**YOUR TASK**
Exclude images, then output the remaining data verbatim.

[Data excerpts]
▶

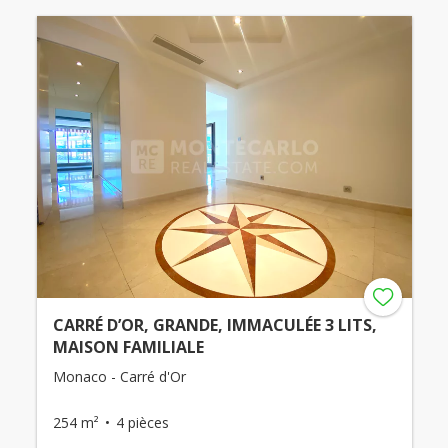
CARRÉ D’OR, GRANDE, IMMACULÉE 3 LITS,
MAISON FAMILIALE
Monaco - Carré d'Or
254 m²
4 pièces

◀

**COMPLETED TASK**
CARRÉ D’OR, GRANDE, IMMACULÉE 3 LITS,
MAISON FAMILIALE
Monaco - Carré d'Or
254 m²
4 pièces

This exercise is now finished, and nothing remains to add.